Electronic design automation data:
***

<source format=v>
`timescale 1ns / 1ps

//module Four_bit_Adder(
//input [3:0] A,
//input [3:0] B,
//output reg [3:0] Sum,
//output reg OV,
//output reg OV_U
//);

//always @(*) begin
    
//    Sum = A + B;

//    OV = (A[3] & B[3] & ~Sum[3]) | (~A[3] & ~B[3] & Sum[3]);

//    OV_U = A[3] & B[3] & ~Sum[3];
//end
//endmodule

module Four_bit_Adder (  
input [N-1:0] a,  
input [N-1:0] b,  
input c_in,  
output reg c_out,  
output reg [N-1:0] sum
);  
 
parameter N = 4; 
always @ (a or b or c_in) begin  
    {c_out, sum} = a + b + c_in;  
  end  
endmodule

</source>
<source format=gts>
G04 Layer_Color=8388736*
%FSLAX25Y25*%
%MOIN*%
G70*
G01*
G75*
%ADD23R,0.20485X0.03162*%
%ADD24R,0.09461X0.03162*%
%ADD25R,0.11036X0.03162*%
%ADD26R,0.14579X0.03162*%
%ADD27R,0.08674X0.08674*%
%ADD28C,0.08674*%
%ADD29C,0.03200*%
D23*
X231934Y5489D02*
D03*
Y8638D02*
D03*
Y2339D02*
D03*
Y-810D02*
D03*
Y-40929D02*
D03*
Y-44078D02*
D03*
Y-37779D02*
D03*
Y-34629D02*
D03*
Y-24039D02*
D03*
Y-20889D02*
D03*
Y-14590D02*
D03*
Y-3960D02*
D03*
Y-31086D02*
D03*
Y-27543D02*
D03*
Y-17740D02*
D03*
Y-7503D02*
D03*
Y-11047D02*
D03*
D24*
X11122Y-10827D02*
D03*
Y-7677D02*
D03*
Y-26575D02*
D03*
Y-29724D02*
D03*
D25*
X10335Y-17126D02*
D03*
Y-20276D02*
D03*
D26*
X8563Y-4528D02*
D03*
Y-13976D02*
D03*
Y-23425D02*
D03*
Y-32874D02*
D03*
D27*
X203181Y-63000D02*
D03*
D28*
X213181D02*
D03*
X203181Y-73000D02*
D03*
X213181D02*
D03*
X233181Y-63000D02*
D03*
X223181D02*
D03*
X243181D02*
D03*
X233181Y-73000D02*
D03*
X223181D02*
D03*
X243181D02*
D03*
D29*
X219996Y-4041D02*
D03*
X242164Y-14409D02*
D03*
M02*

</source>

***

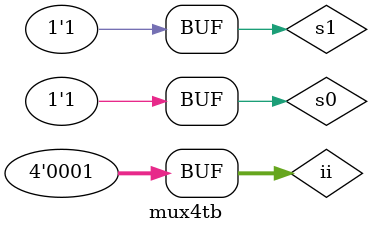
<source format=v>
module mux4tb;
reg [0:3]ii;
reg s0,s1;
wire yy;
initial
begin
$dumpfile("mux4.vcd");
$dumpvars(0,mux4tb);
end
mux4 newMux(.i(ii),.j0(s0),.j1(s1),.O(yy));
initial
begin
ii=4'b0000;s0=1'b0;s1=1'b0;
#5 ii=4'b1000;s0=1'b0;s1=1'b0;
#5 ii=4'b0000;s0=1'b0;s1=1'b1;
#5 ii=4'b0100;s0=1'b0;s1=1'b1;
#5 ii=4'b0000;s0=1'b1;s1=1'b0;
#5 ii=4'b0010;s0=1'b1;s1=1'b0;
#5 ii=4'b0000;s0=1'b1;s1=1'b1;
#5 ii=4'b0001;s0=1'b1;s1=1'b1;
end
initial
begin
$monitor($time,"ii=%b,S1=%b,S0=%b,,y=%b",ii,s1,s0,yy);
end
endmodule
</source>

***

• THE TASK
If a line above holds the string "input", count it; give the final total as the only output.

• SOLUTION BELOW
5